Je ne reviens pas sur les qualités personnelles de Ibni Oumar Mahamat Saleh, qui font de lui le principal opposant au pouvoir en place et l'un des rares leaders politiques capables d'unifier l'opposition démocratique. Son enlèvement et sa disparition ont créé un émoi considérable, à la fois dans les milieux universitaires, notamment celui des mathématiques – et je salue particulièrement les nombreuses initiatives des professeurs de mathématiques et des professeurs des universités d'Orléans et de Rennes –, et dans le monde politique, qui ne peut accepter qu'un opposant pacifiste soit ainsi enlevé sans raison à son domicile, devant sa famille, pour ne jamais réapparaître.
Le mercredi 27 février 2008, alors qu'il se rendait en Afrique du Sud, le Président Nicolas Sarkozy a conditionné son escale au Tchad à la création d'une commission d'enquête internationale sur l'ensemble des événements et, surtout, sur la disparition des opposants politiques.
Cette commission d'enquête a été mise en place, composée de quarante membres, assistés de quatre experts internationaux, munie de moyens financiers conséquents.
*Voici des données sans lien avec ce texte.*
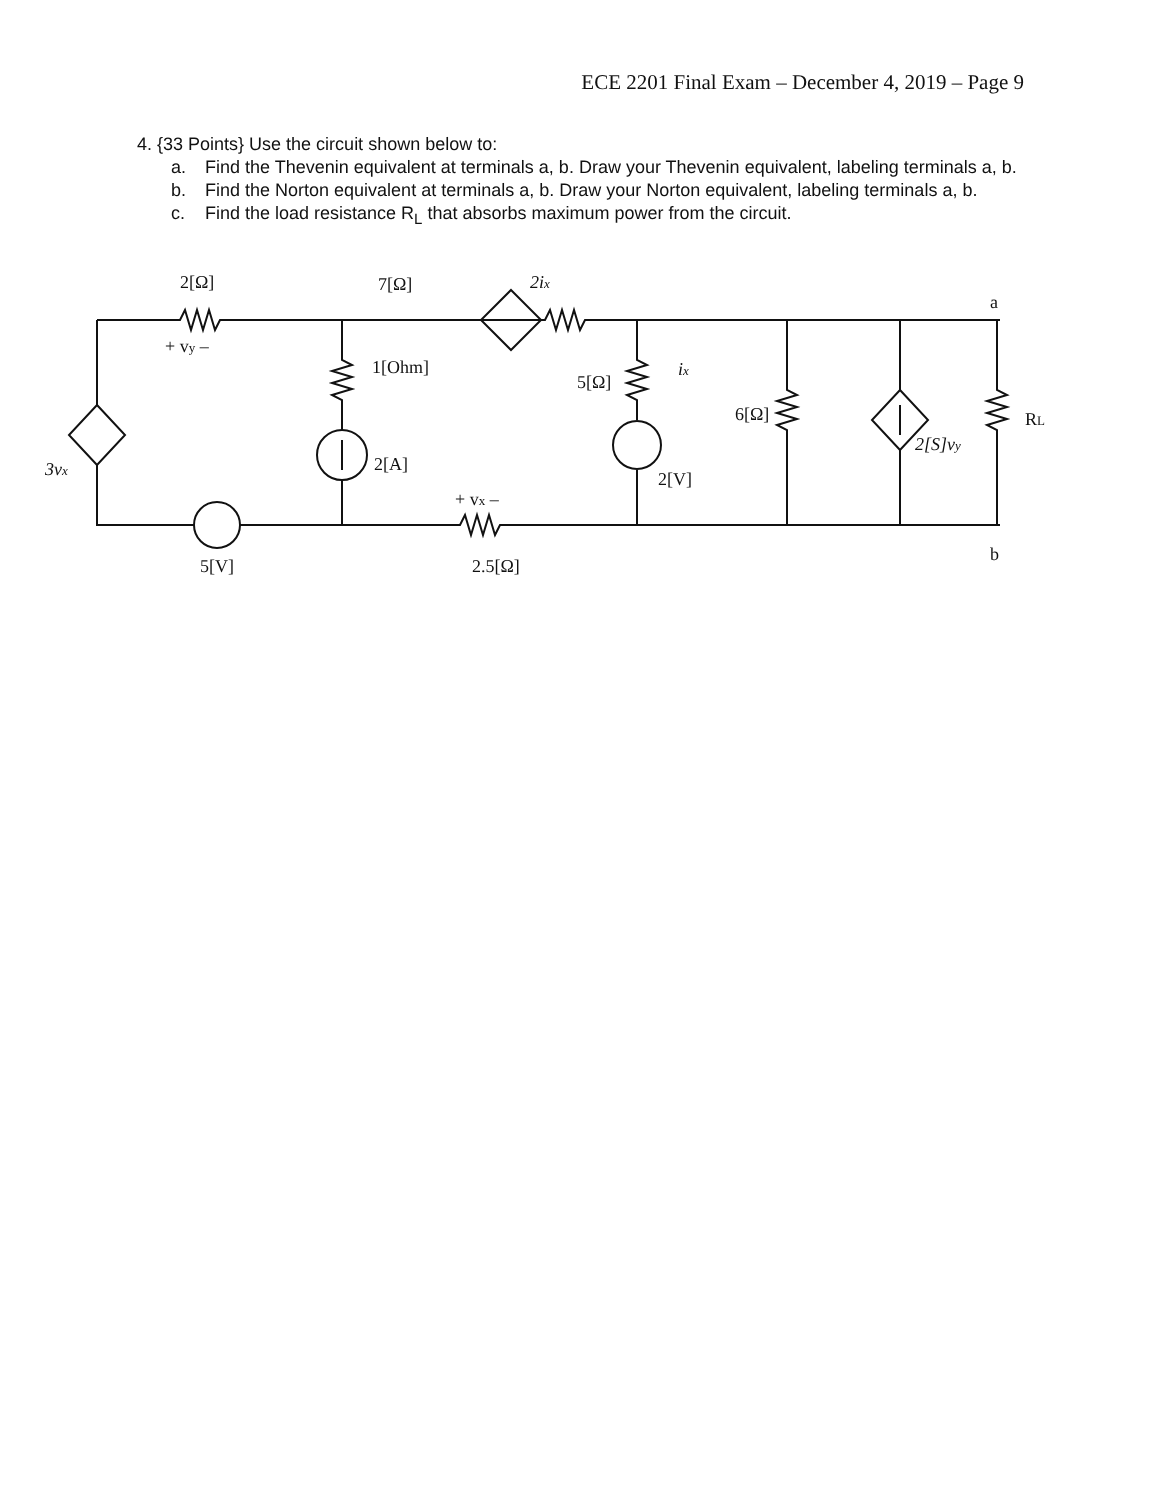ECE 2201 Final Exam – December 4, 2019 – Page 9
4. {33 Points} Use the circuit shown below to:
a. Find the Thevenin equivalent at terminals a, b. Draw your Thevenin equivalent, labeling terminals a, b.
b. Find the Norton equivalent at terminals a, b. Draw your Norton equivalent, labeling terminals a, b.
c. Find the load resistance R<sub>L</sub> that absorbs maximum power from the circuit.
2[Ω]
7[Ω]
2ix
+ vy –
1[Ohm]
5[Ω]
ix
6[Ω]
RL
2[S]vy
3vx
2[A]
2[V]
+ vx –
5[V]
2.5[Ω]
a
b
Elle a adopté son rapport le 31 juillet de la même année.
Fortement encouragée par la communauté internationale, la commission a suggéré – c'est l'objet de sa proposition n° 11 – la création d'un comité de suivi de ses conclusions, « au sein duquel la représentation de la communauté internationale sera assurée », de manière à aller au fond des choses.
Ce rapport est exemplaire. Très fouillé et même très courageux, il ouvre des pistes sur certains événements, notamment sur l'arrestation de ces trois opposants et, page 157, la disparition de Ibni Oumar Mahamat Saleh. En réponse, le gouvernement tchadien a émis une analyse contradictoire très critique mais il a conclu ainsi : « D'ores et déjà, le Gouvernement s'engage à saisir les instances judiciaires, à faire poursuivre des investigations par les instances appropriées pour la manifestation de la vérité et à mettre en place un comité restreint de suivi tel que suggéré dans le rapport ». J'insiste sur ces mots : « tel que suggéré dans le rapport ».
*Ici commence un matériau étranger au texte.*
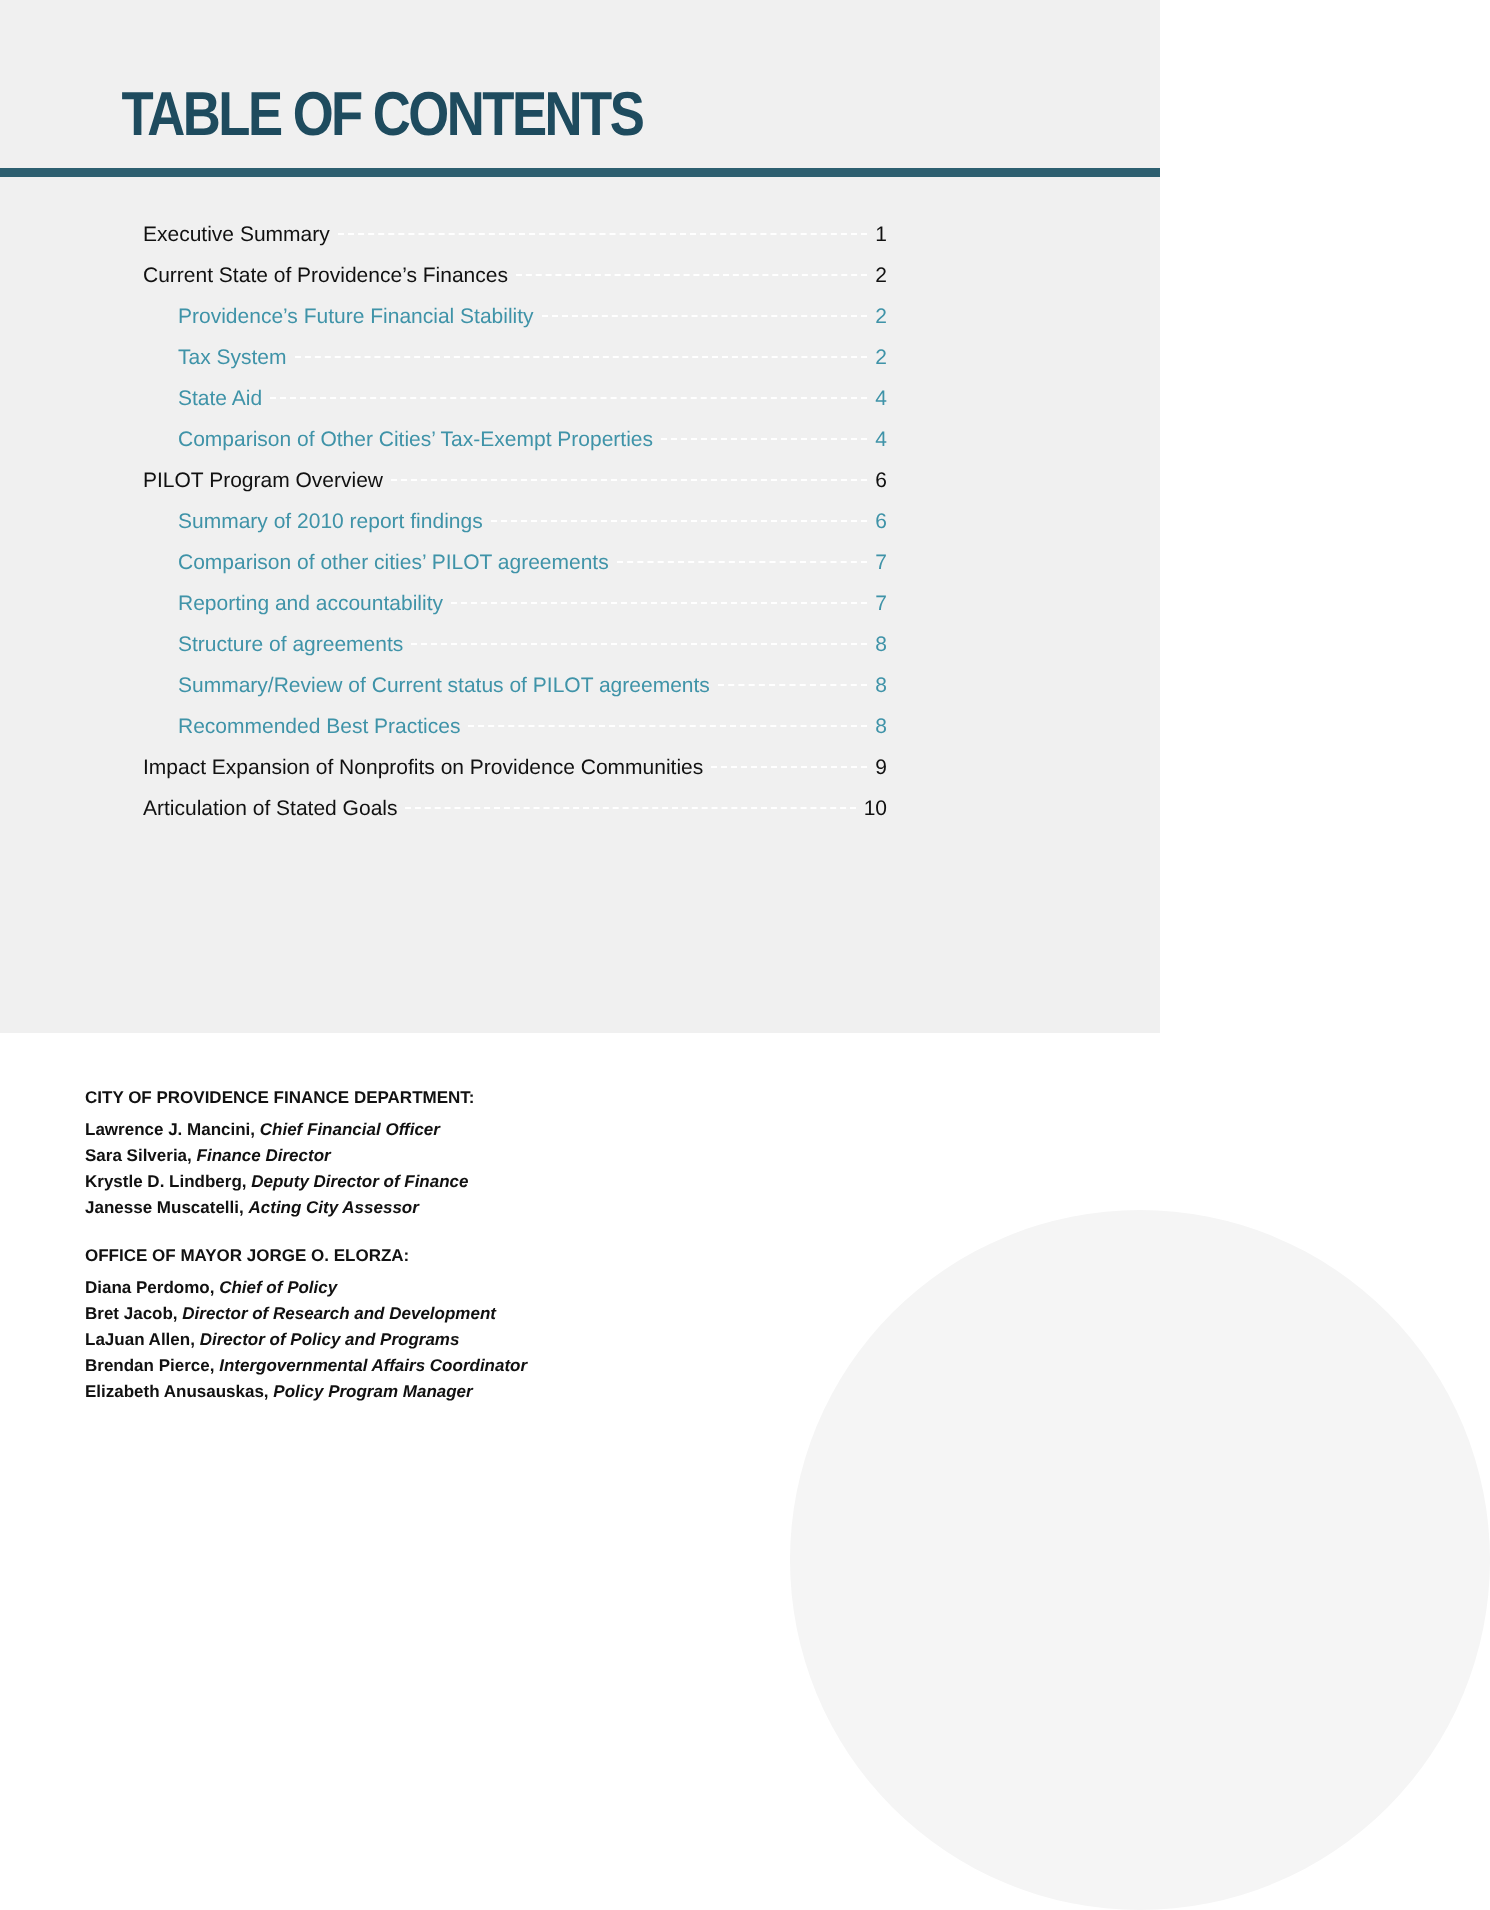TABLE OF CONTENTS
Executive Summary 1
Current State of Providence’s Finances 2
Providence’s Future Financial Stability 2
Tax System 2
State Aid 4
Comparison of Other Cities’ Tax-Exempt Properties 4
PILOT Program Overview 6
Summary of 2010 report findings 6
Comparison of other cities’ PILOT agreements 7
Reporting and accountability 7
Structure of agreements 8
Summary/Review of Current status of PILOT agreements 8
Recommended Best Practices 8
Impact Expansion of Nonprofits on Providence Communities 9
Articulation of Stated Goals 10
CITY OF PROVIDENCE FINANCE DEPARTMENT:
Lawrence J. Mancini, Chief Financial Officer
Sara Silveria, Finance Director
Krystle D. Lindberg, Deputy Director of Finance
Janesse Muscatelli, Acting City Assessor
OFFICE OF MAYOR JORGE O. ELORZA:
Diana Perdomo, Chief of Policy
Bret Jacob, Director of Research and Development
LaJuan Allen, Director of Policy and Programs
Brendan Pierce, Intergovernmental Affairs Coordinator
Elizabeth Anusauskas, Policy Program Manager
Le comité de suivi a été créé par un décret du 20 septembre 2008. Mais il semble que la situation n'ait pas vraiment avancé.
L'audition de l'ambassadeur de France au Tchad, qui a eu lieu mardi – et je remercie le président de la commission des affaires étrangères de l'avoir organisée –, nous a appris que la justice poursuit son travail, qu'elle procède à de nombreuses auditions et qu'elle a demandé six mois de délai supplémentaires pour rendre ses conclusions, soit vers le mois de juin de cette année.
Je vous rassure, monsieur le ministre, il n'est évidemment pas question de nous positionner en donneurs de leçons ni de nous immiscer dans les affaires intérieures du Tchad. Nous voulons seulement encourager les instances compétentes de ce pays à poursuivre sur la voie courageuse de la commission d'enquête et à faire éclater la vérité, quelle qu'elle soit, sur cette douloureuse affaire.
C'est pourquoi j'approuve l'esprit de cette résolution, tout en faisant remarquer que ce qu'elle demande – le comité de suivi – existe déjà. Le problème, c'est que ce comité de suivi n'a peut-être pas les moyens techniques pour faire avancer l'enquête qui devrait permettre d'accéder à la vérité.
Pour être claire, il ne faudrait pas, compte tenu des efforts déjà faits par la commission d'enquête, qu'il y ait le moindre prétexte à ce qu'un doute soit émis lors de la conclusion de cette affaire.